Three people were killed in a shooting in the Great Hills neighborhood of Austin on Sunday, police said.
Austin police said that while the suspect remains at large, the shooting appears to be a "domestic situation" and poses no risk to the general public. However, the police did urge residents to shelter in place.
Interim Austin Police Chief Joe Chacon told reporters the three victims were two women and a man.
"Obviously this is a tragedy. We have people who have lost their lives here," Chacon said, according to the Austin American-Statesman. "We'll do our best ... to get this person in custody ... and hopefully with no more loss of life."
It was the second shooting with multiple fatalities in the U.S. on Sunday.
Three others died in a shooting overnight Sunday at a college bar in Kenosha, Wis.; two more were injured. Police there described the attack as "targeted and isolated" and have said that they don't believe that there is an ongoing threat to the community.
The incidents follow several other recent mass shootings in the United States.
A Thursday attack in Indianapolis left eight dead and several others injured. Motive there has yet to be determined. A former FedEx employee is alleged to have killed several people at one of the company's facilities, four of whom were members of the Sikh faith.
Members of the Indianapolis area Sikh community joined with that city's mayor and hundreds of other residents at a vigil Saturday to honor the dead and push for gun regulation overhauls.

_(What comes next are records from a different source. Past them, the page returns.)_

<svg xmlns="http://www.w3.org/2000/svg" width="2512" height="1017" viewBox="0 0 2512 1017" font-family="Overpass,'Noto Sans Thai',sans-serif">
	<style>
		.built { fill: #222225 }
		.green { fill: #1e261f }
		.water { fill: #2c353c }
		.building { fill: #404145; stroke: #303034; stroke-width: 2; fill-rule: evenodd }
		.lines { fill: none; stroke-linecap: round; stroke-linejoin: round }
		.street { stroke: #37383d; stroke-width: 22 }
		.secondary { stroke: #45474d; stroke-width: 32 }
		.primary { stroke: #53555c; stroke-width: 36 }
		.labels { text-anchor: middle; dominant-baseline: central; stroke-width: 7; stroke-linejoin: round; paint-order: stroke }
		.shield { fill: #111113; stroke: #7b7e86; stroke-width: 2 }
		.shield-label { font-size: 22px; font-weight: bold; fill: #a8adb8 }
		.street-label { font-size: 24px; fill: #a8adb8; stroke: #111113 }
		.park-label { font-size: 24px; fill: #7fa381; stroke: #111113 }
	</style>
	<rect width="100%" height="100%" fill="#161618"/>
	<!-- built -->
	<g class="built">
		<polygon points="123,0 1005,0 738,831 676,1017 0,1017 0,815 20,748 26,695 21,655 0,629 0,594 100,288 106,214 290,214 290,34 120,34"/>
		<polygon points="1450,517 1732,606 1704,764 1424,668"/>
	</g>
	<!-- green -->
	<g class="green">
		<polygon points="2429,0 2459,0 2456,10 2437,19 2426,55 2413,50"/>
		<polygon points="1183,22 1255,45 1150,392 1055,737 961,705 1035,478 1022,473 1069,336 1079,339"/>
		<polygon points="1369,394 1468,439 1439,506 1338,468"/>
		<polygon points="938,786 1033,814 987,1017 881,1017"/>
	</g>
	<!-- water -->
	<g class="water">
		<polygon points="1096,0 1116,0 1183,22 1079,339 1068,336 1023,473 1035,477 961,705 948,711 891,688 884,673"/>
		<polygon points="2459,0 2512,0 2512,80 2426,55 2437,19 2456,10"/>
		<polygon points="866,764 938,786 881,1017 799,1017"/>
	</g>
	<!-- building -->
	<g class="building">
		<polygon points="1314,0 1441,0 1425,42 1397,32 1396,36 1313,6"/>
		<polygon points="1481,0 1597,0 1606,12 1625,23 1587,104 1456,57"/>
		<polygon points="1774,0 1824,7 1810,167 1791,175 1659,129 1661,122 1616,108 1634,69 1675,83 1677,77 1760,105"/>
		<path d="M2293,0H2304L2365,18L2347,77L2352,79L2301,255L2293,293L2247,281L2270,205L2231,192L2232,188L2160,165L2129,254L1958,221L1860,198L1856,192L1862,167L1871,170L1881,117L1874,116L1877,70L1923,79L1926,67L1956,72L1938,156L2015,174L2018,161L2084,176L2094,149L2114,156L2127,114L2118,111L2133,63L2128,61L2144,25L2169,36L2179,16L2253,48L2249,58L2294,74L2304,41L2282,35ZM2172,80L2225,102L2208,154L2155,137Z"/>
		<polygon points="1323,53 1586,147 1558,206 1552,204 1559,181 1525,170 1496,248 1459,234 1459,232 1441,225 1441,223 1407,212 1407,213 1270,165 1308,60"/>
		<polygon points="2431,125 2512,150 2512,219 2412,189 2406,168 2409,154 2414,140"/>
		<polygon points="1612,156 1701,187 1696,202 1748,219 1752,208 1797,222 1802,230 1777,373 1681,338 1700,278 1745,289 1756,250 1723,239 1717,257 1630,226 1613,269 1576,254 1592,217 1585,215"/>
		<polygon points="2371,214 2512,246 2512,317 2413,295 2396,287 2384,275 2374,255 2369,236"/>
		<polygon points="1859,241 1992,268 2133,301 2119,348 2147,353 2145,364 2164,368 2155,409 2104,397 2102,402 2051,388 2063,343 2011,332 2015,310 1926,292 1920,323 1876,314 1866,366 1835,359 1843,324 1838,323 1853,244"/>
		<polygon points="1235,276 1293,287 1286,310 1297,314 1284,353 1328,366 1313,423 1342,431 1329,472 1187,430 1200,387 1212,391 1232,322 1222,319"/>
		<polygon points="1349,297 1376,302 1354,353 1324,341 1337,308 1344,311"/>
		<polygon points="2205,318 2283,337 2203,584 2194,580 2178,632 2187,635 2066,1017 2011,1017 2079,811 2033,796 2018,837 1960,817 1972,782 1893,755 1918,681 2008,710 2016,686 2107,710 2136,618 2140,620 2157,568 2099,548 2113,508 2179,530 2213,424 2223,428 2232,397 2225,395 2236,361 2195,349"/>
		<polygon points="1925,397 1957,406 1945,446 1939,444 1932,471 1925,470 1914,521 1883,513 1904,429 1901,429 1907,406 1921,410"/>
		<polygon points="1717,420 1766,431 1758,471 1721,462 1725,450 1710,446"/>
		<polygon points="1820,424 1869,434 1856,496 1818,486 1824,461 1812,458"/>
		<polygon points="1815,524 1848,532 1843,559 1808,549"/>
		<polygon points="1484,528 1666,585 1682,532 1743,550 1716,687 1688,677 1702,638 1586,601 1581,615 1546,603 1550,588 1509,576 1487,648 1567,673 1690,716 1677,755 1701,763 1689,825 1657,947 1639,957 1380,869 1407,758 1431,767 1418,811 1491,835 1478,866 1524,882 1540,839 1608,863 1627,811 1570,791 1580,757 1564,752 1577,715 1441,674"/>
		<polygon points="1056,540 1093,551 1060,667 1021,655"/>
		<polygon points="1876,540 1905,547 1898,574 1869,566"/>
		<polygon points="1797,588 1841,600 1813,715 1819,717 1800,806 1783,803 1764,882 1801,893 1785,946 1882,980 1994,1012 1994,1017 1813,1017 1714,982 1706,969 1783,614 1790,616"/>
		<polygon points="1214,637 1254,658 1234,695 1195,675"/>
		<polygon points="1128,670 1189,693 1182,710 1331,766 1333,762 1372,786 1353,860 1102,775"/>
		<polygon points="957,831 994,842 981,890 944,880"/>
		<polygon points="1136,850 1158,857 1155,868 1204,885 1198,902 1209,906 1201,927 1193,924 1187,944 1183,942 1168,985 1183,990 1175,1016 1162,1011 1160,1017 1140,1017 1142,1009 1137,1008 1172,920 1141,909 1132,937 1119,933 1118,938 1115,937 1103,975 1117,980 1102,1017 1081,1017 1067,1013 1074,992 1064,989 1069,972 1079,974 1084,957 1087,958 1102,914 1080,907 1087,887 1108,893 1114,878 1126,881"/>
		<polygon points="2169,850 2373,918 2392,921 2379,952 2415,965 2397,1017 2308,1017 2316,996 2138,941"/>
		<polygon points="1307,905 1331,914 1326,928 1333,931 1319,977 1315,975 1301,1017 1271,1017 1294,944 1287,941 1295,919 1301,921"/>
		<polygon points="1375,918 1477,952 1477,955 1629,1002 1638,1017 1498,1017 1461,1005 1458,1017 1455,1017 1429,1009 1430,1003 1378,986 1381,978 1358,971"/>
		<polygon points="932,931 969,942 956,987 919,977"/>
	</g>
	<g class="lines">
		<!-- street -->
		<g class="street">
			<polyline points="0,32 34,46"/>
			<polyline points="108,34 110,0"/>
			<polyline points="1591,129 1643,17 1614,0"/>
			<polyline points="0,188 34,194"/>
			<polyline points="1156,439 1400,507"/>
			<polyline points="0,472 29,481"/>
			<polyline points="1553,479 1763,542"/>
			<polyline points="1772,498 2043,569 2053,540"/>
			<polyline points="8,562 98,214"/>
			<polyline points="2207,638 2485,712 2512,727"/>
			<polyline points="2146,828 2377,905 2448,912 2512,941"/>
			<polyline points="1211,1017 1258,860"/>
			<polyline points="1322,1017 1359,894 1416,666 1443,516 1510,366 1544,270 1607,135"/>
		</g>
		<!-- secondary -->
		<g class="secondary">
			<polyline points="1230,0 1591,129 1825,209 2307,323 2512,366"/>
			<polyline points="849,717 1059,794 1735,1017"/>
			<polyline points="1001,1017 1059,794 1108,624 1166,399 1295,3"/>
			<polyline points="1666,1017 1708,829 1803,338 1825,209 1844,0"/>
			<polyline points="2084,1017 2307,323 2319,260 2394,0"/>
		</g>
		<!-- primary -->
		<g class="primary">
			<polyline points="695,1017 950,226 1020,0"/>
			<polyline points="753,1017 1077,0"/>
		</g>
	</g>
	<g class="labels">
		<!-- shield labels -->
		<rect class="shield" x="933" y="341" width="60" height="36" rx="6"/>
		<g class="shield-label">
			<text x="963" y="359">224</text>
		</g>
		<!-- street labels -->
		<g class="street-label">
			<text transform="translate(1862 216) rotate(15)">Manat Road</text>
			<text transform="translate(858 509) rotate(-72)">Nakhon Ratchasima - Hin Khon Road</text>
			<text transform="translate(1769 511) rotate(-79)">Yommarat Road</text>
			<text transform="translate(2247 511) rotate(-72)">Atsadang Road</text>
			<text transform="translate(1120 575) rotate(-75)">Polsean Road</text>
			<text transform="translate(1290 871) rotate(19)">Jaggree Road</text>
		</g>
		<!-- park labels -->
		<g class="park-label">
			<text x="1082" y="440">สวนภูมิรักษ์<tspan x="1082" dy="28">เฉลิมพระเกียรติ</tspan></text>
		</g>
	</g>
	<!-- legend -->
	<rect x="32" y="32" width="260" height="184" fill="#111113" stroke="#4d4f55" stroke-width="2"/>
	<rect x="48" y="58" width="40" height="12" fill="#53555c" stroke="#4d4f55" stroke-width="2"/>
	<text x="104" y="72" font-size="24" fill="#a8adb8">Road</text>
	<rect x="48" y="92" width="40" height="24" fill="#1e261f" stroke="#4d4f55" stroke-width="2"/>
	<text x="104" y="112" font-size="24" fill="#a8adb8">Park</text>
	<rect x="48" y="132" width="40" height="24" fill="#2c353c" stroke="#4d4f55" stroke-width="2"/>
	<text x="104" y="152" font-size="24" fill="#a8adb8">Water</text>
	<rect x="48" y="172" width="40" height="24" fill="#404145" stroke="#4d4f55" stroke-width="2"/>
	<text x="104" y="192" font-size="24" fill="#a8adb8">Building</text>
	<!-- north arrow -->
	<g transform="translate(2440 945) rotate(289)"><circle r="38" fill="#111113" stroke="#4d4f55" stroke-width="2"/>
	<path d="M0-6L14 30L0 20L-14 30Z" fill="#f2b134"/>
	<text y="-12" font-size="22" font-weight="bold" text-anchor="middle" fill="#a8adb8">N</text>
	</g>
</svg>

Other high-profile mass shootings happened in Boulder, Colo., and Atlanta in March. Other shootings with at least four deaths in just the last 30 days occurred in Rock Hill, S.C., Allen, Texas, Orange, Calif., and Essex, Md., according to the Gun Violence Archive.
The United States has a much higher rate of gun violence than most of its global peers.
According to the Gun Violence Archive, a total of at least 19,394 people lost their lives due to gun violence in 2020. Including suicides, that number jumps to 43,550 people.
As of Sunday, the group tallied at least 5,517 non-suicide deaths in 2021, on track for a similar total to 2020.
The country as a whole saw about a 25% increase in non-suicide gun deaths in 2020 over 2019, though some places such as New York saw a much more pronounced increase.
Dr. Sonali Rajan of the Columbia Scientific Union for the Reduction of Gun Violence told NPR in January that one of the things that could have played a role in the increase was a diversion of public health resources due to the pandemic. She said that led to "violence interrupters, social programs and support services not being as readily available."
Another possible cause: the uptick in gun sales. 2020 marked the best year for gun sales ever.
The rush for firearms began with the first coronavirus lockdowns and continued through the summer's racial justice protests. At least 20 million guns were sold legally, up from about 12.4 million in 2019.
Experts, though, say that it can be a challenge to isolate any single cause, particularly during the pandemic with mass unemployment and closed schools.
Washington's capacity for a legislative response to gun violence remains limited. Though Democrats control both chambers of Congress and are broadly in favor of more stringent gun control legislation, their ability to get legislation through the Senate would require cooperation of at least 10 Republican senators to overcome an inevitable filibuster — something that has essentially no chance of happening on a gun bill.
While some Republican lawmakers support limited action on popular reforms including universal background checks for gun purchases, disagreement within the caucus and the party's perilous primary politics makes compromise legislation vanishingly unlikely.
Earlier this month, President Biden took a number of solo steps aimed at reducing gun violence via executive policy.
Those include a Justice Department effort to "help stop the proliferation" of so-called ghost guns, which can be assembled at home from kits and contain no serial numbers. As NPR reported, Biden wants to require serial numbers on certain parts and require buyers to undergo background checks.
The Justice Department will also issue an annual report on firearms trafficking, updating the last one from more than two decades ago. And the department has been directed to draft rules regulating stabilizing braces that make pistols more stable and accurate.